ETRE REDUIT A LA PORTION CONGRUE
Posté par francesca7 le 6 mai 2015
EXPRESSION :
Après quelques décennies de relative abondance, du moins dans ce coin de planète que nous disons occidental, la vieille notion de portion congrue semble ça et là vouloir refaire surface. Elle n’a jamais cessé de présider à la répartition des richesses à l’échelle du globe.

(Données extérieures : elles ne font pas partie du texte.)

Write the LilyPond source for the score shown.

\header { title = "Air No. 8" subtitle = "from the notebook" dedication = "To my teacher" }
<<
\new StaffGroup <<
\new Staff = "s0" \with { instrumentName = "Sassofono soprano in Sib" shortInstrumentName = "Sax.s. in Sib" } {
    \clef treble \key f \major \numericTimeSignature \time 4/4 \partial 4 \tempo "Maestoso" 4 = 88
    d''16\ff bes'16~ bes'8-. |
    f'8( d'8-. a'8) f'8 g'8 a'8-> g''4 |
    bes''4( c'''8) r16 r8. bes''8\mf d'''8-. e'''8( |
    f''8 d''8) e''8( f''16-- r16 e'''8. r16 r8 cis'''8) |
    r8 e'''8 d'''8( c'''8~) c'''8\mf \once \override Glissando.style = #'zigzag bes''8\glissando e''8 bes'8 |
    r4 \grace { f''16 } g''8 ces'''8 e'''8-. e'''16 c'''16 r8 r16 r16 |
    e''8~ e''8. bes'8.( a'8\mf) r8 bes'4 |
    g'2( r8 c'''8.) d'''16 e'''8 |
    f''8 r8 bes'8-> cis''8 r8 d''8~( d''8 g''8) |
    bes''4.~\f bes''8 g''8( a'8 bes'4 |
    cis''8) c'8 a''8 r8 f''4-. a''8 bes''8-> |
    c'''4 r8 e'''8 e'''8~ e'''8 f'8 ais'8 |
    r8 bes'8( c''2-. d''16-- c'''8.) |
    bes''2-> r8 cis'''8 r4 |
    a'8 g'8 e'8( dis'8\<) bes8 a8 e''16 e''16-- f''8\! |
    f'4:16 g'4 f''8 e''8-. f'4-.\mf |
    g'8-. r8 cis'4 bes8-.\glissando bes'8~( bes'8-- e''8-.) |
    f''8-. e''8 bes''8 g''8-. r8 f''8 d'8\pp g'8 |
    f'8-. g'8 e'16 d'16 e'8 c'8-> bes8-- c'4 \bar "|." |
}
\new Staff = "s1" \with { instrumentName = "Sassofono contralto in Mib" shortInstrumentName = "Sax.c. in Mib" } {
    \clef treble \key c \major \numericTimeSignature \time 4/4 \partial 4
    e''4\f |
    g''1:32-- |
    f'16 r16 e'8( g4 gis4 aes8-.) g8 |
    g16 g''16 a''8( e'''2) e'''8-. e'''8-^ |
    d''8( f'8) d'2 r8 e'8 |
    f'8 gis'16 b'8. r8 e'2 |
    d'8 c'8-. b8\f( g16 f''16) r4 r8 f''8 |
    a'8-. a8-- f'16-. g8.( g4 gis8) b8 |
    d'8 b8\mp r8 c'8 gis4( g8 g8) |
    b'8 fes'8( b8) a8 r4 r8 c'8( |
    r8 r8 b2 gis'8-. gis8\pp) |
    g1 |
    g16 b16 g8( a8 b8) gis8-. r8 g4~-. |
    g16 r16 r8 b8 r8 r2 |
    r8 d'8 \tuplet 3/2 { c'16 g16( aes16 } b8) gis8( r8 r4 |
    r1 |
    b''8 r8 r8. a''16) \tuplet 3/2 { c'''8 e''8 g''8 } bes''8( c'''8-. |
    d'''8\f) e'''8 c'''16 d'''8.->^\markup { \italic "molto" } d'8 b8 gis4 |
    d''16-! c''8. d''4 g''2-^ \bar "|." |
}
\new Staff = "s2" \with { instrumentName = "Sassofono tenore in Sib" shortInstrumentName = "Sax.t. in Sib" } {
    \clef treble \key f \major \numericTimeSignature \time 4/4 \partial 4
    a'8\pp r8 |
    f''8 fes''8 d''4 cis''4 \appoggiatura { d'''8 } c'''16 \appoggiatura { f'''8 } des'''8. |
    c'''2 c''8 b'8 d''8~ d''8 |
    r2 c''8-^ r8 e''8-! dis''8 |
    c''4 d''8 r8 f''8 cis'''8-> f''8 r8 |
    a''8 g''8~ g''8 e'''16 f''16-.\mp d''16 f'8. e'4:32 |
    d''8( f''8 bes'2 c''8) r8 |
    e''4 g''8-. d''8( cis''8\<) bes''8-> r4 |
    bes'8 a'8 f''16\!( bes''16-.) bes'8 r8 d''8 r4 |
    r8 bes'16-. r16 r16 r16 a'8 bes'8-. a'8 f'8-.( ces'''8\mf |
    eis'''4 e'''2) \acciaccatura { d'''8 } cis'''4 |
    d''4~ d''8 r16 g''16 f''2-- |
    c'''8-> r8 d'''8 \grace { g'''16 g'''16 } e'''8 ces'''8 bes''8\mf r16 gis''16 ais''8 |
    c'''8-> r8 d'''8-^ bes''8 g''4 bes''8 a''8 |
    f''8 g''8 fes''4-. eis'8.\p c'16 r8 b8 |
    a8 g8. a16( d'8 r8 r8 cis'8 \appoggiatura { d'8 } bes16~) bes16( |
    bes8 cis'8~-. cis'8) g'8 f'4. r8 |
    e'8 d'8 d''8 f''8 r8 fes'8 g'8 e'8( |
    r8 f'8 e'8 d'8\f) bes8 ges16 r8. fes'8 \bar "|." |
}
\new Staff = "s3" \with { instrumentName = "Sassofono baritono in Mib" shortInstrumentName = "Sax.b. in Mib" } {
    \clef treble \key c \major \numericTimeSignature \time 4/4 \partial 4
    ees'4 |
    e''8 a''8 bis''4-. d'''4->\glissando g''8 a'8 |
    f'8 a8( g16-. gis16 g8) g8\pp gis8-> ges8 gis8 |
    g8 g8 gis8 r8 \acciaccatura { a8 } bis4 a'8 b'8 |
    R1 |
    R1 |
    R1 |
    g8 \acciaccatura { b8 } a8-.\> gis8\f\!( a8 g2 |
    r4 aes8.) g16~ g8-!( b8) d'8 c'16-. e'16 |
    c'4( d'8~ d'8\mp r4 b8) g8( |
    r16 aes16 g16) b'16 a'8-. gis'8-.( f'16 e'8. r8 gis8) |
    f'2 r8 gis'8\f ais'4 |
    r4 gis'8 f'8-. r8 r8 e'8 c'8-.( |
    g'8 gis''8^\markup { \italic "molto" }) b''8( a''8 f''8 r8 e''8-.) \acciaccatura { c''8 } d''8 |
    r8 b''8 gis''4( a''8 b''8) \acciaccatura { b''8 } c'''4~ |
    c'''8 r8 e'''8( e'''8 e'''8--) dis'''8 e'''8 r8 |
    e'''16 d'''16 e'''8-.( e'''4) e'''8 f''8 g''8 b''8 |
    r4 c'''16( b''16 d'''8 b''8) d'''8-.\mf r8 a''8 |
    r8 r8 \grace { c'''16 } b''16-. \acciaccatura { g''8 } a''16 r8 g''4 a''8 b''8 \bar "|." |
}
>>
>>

Dans le langage ecclésiastique – explique Littré – portion congrue, pension annuelle que le gros décimateur payait au curé pour sa subsistance ». Qui diable était donc ce « gros décimateur » ? Eh bien le patron du curé d’autrefois, l’ecclésiastique à qui revenait le bénéfice de la cure. On sait que sous l’Ancien Régime le titulaire d’une paroisse ne s’occupait pas nécessairement de ses ouailles. S’il était quelque peut dignitaire, ou bien en vue dans le monde, il employait un prêtre subalterne et précunieux sur lequel il se déchargeait des affaires courantes de la foi, offices et menus sacrements, pendant que lui-même vaquait à des besognes moins pieuses ou des lieux infiniment plus réjouissants.
Toutefois, cet absent récoltait scrupuleusement la dime (dixième des récoltes des paysans) dont il reversait une part sous forme de pension alimentaire à son modeste travailleur du goupillon. « Les portions congrues se taxent aux Curez au Grand Conseil à 200 livres, et au Parlement, à 300 livres, suivant deux diverses déclarations qui y ont été vérifiées. Au-delà de la Loire on n’adjuge que 200 livres, en deçà jusqu’à 300 livres ». Si on en croit Furetière il semble bien que les salaires aient toujours été un peu plus bas « au-delà de la Loire » sans doute à cause du soleil…
En tout cas cette portion congrue, calculée au plus « juste », faisait des desservants de nombreuses paroisses de malheureux smicards en soutanes râpées. Cela explique peut-être qu’à la Révolution tant de petits prêtes se soient désolidarisés de leurs prélats, et aient embrassé la cause des sans-culottes et des partageux. Au fait « congru » du latin congruus, veut dire « convenable »…. Comme qui dirait suffisant.